**EXCERPT TO READ**
========================
We Need Diverse Books

When kids grow up not seeing themselves in books they grow up feeling like they don’t matter. ~ Eric Smith

Young people are looking for stories that deal with issues that feel familiar and stories that help them figure out who they are in the world.

Do we still need to ask why we need diverse books? Author Tananarive Due writes, “Diversity’ should just be called ‘reality.’ Your books, your TV shows, your movies, your articles, your curricula, need to reflect reality.” We are a diverse society that only recently started questioning and expanding the literary canon used in schools. Why? Although diverse stories, characters, and storytellers are more prevalent in the publishing world. In 2019 The Cooperative Children’s Book Center released the results of their 2019 survey on diversity in children’s and young adult literature. Clearly, we have a long way to go before our diverse society’s “reality” is fully represented in middle grade and young adult literature.
========================
**SUPPLIED ENTRIES**
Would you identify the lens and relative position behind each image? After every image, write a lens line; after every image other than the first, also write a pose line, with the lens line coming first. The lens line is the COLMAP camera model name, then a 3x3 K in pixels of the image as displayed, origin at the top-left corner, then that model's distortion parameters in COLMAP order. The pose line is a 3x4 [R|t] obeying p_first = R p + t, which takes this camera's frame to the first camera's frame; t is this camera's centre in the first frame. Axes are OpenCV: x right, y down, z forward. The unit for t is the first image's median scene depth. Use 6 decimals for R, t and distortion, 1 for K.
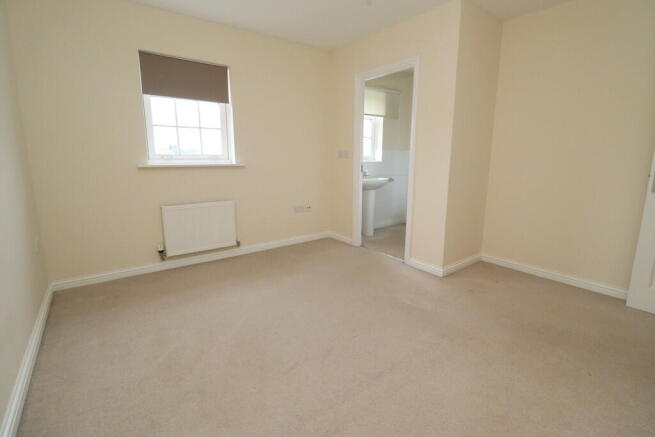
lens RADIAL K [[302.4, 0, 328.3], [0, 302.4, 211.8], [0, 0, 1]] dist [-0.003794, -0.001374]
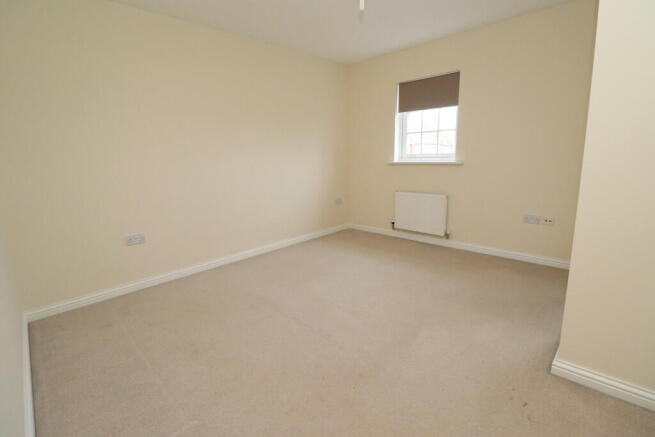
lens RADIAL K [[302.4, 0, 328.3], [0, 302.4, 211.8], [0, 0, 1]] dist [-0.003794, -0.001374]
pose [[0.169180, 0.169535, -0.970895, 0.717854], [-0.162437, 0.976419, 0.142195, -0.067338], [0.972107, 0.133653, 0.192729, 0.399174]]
========================
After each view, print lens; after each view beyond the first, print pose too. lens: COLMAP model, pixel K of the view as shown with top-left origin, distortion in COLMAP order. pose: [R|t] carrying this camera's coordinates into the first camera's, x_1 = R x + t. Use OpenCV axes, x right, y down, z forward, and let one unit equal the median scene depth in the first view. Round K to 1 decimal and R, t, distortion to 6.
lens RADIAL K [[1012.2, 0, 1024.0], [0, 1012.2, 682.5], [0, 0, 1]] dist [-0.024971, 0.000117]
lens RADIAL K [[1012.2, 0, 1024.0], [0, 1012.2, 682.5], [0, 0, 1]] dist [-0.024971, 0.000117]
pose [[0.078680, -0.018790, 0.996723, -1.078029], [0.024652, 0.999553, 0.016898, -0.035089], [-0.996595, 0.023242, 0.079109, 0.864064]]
========================
**TASK INSTRUCTIONS**
**1.** Print everything in the passage on diverse books from "Do we still" down to "grade and young adult literature.".
**2.** Go on with the passage on diverse books, picking up after its final sentence.

**RESPONSES TO THE EXERCISE**
**1.**
Do we still need to ask why we need diverse books? Author Tananarive Due writes, “Diversity’ should just be called ‘reality.’ Your books, your TV shows, your movies, your articles, your curricula, need to reflect reality.” We are a diverse society that only recently started questioning and expanding the literary canon used in schools. Why? Although diverse stories, characters, and storytellers are more prevalent in the publishing world. In 2019 The Cooperative Children’s Book Center released the results of their 2019 survey on diversity in children’s and young adult literature. Clearly, we have a long way to go before our diverse society’s “reality” is fully represented in middle grade and young adult literature.

**2.**
chart that breaks down the percentage of diverse characters in children's and YA literature

Windows, Sliding Glass Doors, and Mirrors

The call for more diverse books is not new. In 1990, literacy advocate Rudine Sims Bishop wrote that, “Books are sometimes windows, offering views of worlds that may be real or imagined, familiar or strange. These windows are also sliding glass doors, and readers have only to walk through in imagination to become part of whatever world has been created or recreated by the author. When lighting conditions are just right, however, a window can also be a mirror. Literature transforms human experience and reflects it back to us, and in that reflection we can see our own lives and experiences as part of a larger human experience. Reading, then, becomes a means of self-affirmation, and readers often seek their mirrors in books.” Do the books in your classroom and school mirror the diverse population in your school, communities, and the wider world?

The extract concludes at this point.